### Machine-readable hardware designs
▽

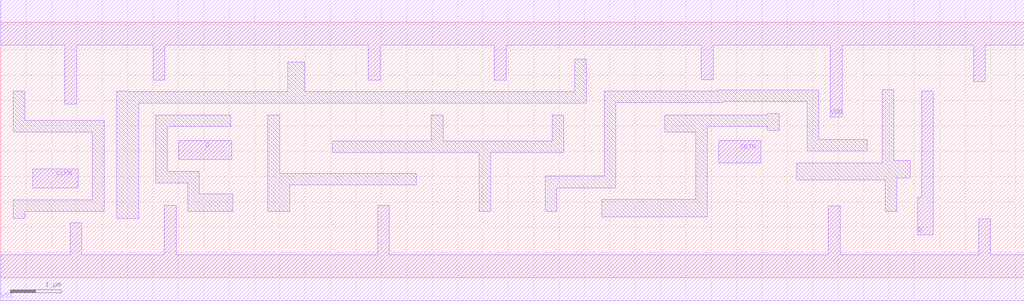
<source format=lef>
# Copyright 2022 GlobalFoundries PDK Authors
#
# Licensed under the Apache License, Version 2.0 (the "License");
# you may not use this file except in compliance with the License.
# You may obtain a copy of the License at
#
#      http://www.apache.org/licenses/LICENSE-2.0
#
# Unless required by applicable law or agreed to in writing, software
# distributed under the License is distributed on an "AS IS" BASIS,
# WITHOUT WARRANTIES OR CONDITIONS OF ANY KIND, either express or implied.
# See the License for the specific language governing permissions and
# limitations under the License.

MACRO gf180mcu_fd_sc_mcu9t5v0__dffnsnq_1
  CLASS core ;
  FOREIGN gf180mcu_fd_sc_mcu9t5v0__dffnsnq_1 0.0 0.0 ;
  ORIGIN 0 0 ;
  SYMMETRY X Y ;
  SITE GF018hv5v_green_sc9 ;
  SIZE 20.16 BY 5.04 ;
  PIN D
    DIRECTION INPUT ;
    ANTENNAGATEAREA 0.854 ;
    PORT
      LAYER METAL1 ;
        POLYGON 3.51 2.33 4.55 2.33 4.55 2.71 3.51 2.71  ;
    END
  END D
  PIN SETN
    DIRECTION INPUT ;
    ANTENNAGATEAREA 1.854 ;
    PORT
      LAYER METAL1 ;
        POLYGON 14.15 2.265 14.975 2.265 14.975 2.71 14.15 2.71  ;
    END
  END SETN
  PIN CLKN
    DIRECTION INPUT ;
    USE clock ;
    ANTENNAGATEAREA 1.164 ;
    PORT
      LAYER METAL1 ;
        POLYGON 0.63 1.77 1.53 1.77 1.53 2.15 0.63 2.15  ;
    END
  END CLKN
  PIN Q
    DIRECTION OUTPUT ;
    ANTENNADIFFAREA 1.386 ;
    PORT
      LAYER METAL1 ;
        POLYGON 18.07 0.845 18.375 0.845 18.375 3.685 18.145 3.685 18.145 1.59 18.07 1.59  ;
    END
  END Q
  PIN VDD
    DIRECTION INOUT ;
    USE power ;
    SHAPE ABUTMENT ;
    PORT
      LAYER METAL1 ;
        POLYGON 0 4.59 1.265 4.59 1.265 3.425 1.495 3.425 1.495 4.59 2.035 4.59 3.005 4.59 3.005 3.905 3.235 3.905 3.235 4.59 7.245 4.59 7.245 3.905 7.475 3.905 7.475 4.59 9.725 4.59 9.725 3.905 9.955 3.905 9.955 4.59 11.535 4.59 13.805 4.59 13.805 3.915 14.035 3.915 14.035 4.59 16.345 4.59 16.345 3.175 16.575 3.175 16.575 4.59 17.07 4.59 17.915 4.59 19.165 4.59 19.165 3.875 19.395 3.875 19.395 4.59 20.16 4.59 20.16 5.49 17.915 5.49 17.07 5.49 11.535 5.49 2.035 5.49 0 5.49  ;
    END
  END VDD
  PIN VSS
    DIRECTION INOUT ;
    USE ground ;
    SHAPE ABUTMENT ;
    PORT
      LAYER METAL1 ;
        POLYGON 0 -0.45 20.16 -0.45 20.16 0.45 19.495 0.45 19.495 1.165 19.265 1.165 19.265 0.45 16.535 0.45 16.535 1.42 16.305 1.42 16.305 0.45 7.655 0.45 7.655 1.425 7.425 1.425 7.425 0.45 3.455 0.45 3.455 1.425 3.225 1.425 3.225 0.45 1.595 0.45 1.595 1.08 1.365 1.08 1.365 0.45 0 0.45  ;
    END
  END VSS
  OBS
      LAYER METAL1 ;
        POLYGON 0.245 2.875 1.805 2.875 1.805 1.54 0.245 1.54 0.245 1.17 0.475 1.17 0.475 1.31 2.035 1.31 2.035 3.105 0.475 3.105 0.475 3.685 0.245 3.685  ;
        POLYGON 3.05 1.87 3.685 1.87 3.685 1.315 4.575 1.315 4.575 1.655 3.915 1.655 3.915 2.1 3.28 2.1 3.28 2.985 4.53 2.985 4.53 3.215 3.05 3.215  ;
        POLYGON 5.265 1.315 5.695 1.315 5.695 1.83 8.19 1.83 8.19 2.06 5.495 2.06 5.495 3.215 5.265 3.215  ;
        POLYGON 6.53 2.47 9.425 2.47 9.425 1.315 9.655 1.315 9.655 2.47 11.095 2.47 11.095 3.215 10.865 3.215 10.865 2.7 8.715 2.7 8.715 3.215 8.485 3.215 8.485 2.7 6.53 2.7  ;
        POLYGON 2.285 1.17 2.715 1.17 2.715 3.445 11.535 3.445 11.535 4.315 11.305 4.315 11.305 3.675 5.99 3.675 5.99 4.26 5.65 4.26 5.65 3.675 2.515 3.675 2.515 3.685 2.285 3.685  ;
        POLYGON 13.085 2.875 13.69 2.875 13.69 1.545 11.845 1.545 11.845 1.205 13.92 1.205 13.92 2.985 15.105 2.985 15.105 2.905 15.335 2.905 15.335 3.245 15.105 3.245 15.105 3.215 13.085 3.215  ;
        POLYGON 10.725 1.315 10.955 1.315 10.955 1.775 12.115 1.775 12.115 3.455 14.225 3.455 14.225 3.475 15.885 3.475 15.885 2.5 17.07 2.5 17.07 2.73 16.115 2.73 16.115 3.705 14.13 3.705 14.13 3.685 11.885 3.685 11.885 2.005 10.725 2.005  ;
        POLYGON 15.685 1.93 17.425 1.93 17.425 1.315 17.655 1.315 17.655 1.975 17.915 1.975 17.915 2.315 17.595 2.315 17.595 3.715 17.365 3.715 17.365 2.27 15.685 2.27  ;
  END
END gf180mcu_fd_sc_mcu9t5v0__dffnsnq_1

</source>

△

### Problem statement
Set down every record once more, word for word, without pictures.

### Result of the exercise
<source format=lef>
# Copyright 2022 GlobalFoundries PDK Authors
#
# Licensed under the Apache License, Version 2.0 (the "License");
# you may not use this file except in compliance with the License.
# You may obtain a copy of the License at
#
#      http://www.apache.org/licenses/LICENSE-2.0
#
# Unless required by applicable law or agreed to in writing, software
# distributed under the License is distributed on an "AS IS" BASIS,
# WITHOUT WARRANTIES OR CONDITIONS OF ANY KIND, either express or implied.
# See the License for the specific language governing permissions and
# limitations under the License.

MACRO gf180mcu_fd_sc_mcu9t5v0__dffnsnq_1
  CLASS core ;
  FOREIGN gf180mcu_fd_sc_mcu9t5v0__dffnsnq_1 0.0 0.0 ;
  ORIGIN 0 0 ;
  SYMMETRY X Y ;
  SITE GF018hv5v_green_sc9 ;
  SIZE 20.16 BY 5.04 ;
  PIN D
    DIRECTION INPUT ;
    ANTENNAGATEAREA 0.854 ;
    PORT
      LAYER METAL1 ;
        POLYGON 3.51 2.33 4.55 2.33 4.55 2.71 3.51 2.71  ;
    END
  END D
  PIN SETN
    DIRECTION INPUT ;
    ANTENNAGATEAREA 1.854 ;
    PORT
      LAYER METAL1 ;
        POLYGON 14.15 2.265 14.975 2.265 14.975 2.71 14.15 2.71  ;
    END
  END SETN
  PIN CLKN
    DIRECTION INPUT ;
    USE clock ;
    ANTENNAGATEAREA 1.164 ;
    PORT
      LAYER METAL1 ;
        POLYGON 0.63 1.77 1.53 1.77 1.53 2.15 0.63 2.15  ;
    END
  END CLKN
  PIN Q
    DIRECTION OUTPUT ;
    ANTENNADIFFAREA 1.386 ;
    PORT
      LAYER METAL1 ;
        POLYGON 18.07 0.845 18.375 0.845 18.375 3.685 18.145 3.685 18.145 1.59 18.07 1.59  ;
    END
  END Q
  PIN VDD
    DIRECTION INOUT ;
    USE power ;
    SHAPE ABUTMENT ;
    PORT
      LAYER METAL1 ;
        POLYGON 0 4.59 1.265 4.59 1.265 3.425 1.495 3.425 1.495 4.59 2.035 4.59 3.005 4.59 3.005 3.905 3.235 3.905 3.235 4.59 7.245 4.59 7.245 3.905 7.475 3.905 7.475 4.59 9.725 4.59 9.725 3.905 9.955 3.905 9.955 4.59 11.535 4.59 13.805 4.59 13.805 3.915 14.035 3.915 14.035 4.59 16.345 4.59 16.345 3.175 16.575 3.175 16.575 4.59 17.07 4.59 17.915 4.59 19.165 4.59 19.165 3.875 19.395 3.875 19.395 4.59 20.16 4.59 20.16 5.49 17.915 5.49 17.07 5.49 11.535 5.49 2.035 5.49 0 5.49  ;
    END
  END VDD
  PIN VSS
    DIRECTION INOUT ;
    USE ground ;
    SHAPE ABUTMENT ;
    PORT
      LAYER METAL1 ;
        POLYGON 0 -0.45 20.16 -0.45 20.16 0.45 19.495 0.45 19.495 1.165 19.265 1.165 19.265 0.45 16.535 0.45 16.535 1.42 16.305 1.42 16.305 0.45 7.655 0.45 7.655 1.425 7.425 1.425 7.425 0.45 3.455 0.45 3.455 1.425 3.225 1.425 3.225 0.45 1.595 0.45 1.595 1.08 1.365 1.08 1.365 0.45 0 0.45  ;
    END
  END VSS
  OBS
      LAYER METAL1 ;
        POLYGON 0.245 2.875 1.805 2.875 1.805 1.54 0.245 1.54 0.245 1.17 0.475 1.17 0.475 1.31 2.035 1.31 2.035 3.105 0.475 3.105 0.475 3.685 0.245 3.685  ;
        POLYGON 3.05 1.87 3.685 1.87 3.685 1.315 4.575 1.315 4.575 1.655 3.915 1.655 3.915 2.1 3.28 2.1 3.28 2.985 4.53 2.985 4.53 3.215 3.05 3.215  ;
        POLYGON 5.265 1.315 5.695 1.315 5.695 1.83 8.19 1.83 8.19 2.06 5.495 2.06 5.495 3.215 5.265 3.215  ;
        POLYGON 6.53 2.47 9.425 2.47 9.425 1.315 9.655 1.315 9.655 2.47 11.095 2.47 11.095 3.215 10.865 3.215 10.865 2.7 8.715 2.7 8.715 3.215 8.485 3.215 8.485 2.7 6.53 2.7  ;
        POLYGON 2.285 1.17 2.715 1.17 2.715 3.445 11.535 3.445 11.535 4.315 11.305 4.315 11.305 3.675 5.99 3.675 5.99 4.26 5.65 4.26 5.65 3.675 2.515 3.675 2.515 3.685 2.285 3.685  ;
        POLYGON 13.085 2.875 13.69 2.875 13.69 1.545 11.845 1.545 11.845 1.205 13.92 1.205 13.92 2.985 15.105 2.985 15.105 2.905 15.335 2.905 15.335 3.245 15.105 3.245 15.105 3.215 13.085 3.215  ;
        POLYGON 10.725 1.315 10.955 1.315 10.955 1.775 12.115 1.775 12.115 3.455 14.225 3.455 14.225 3.475 15.885 3.475 15.885 2.5 17.07 2.5 17.07 2.73 16.115 2.73 16.115 3.705 14.13 3.705 14.13 3.685 11.885 3.685 11.885 2.005 10.725 2.005  ;
        POLYGON 15.685 1.93 17.425 1.93 17.425 1.315 17.655 1.315 17.655 1.975 17.915 1.975 17.915 2.315 17.595 2.315 17.595 3.715 17.365 3.715 17.365 2.27 15.685 2.27  ;
  END
END gf180mcu_fd_sc_mcu9t5v0__dffnsnq_1

</source>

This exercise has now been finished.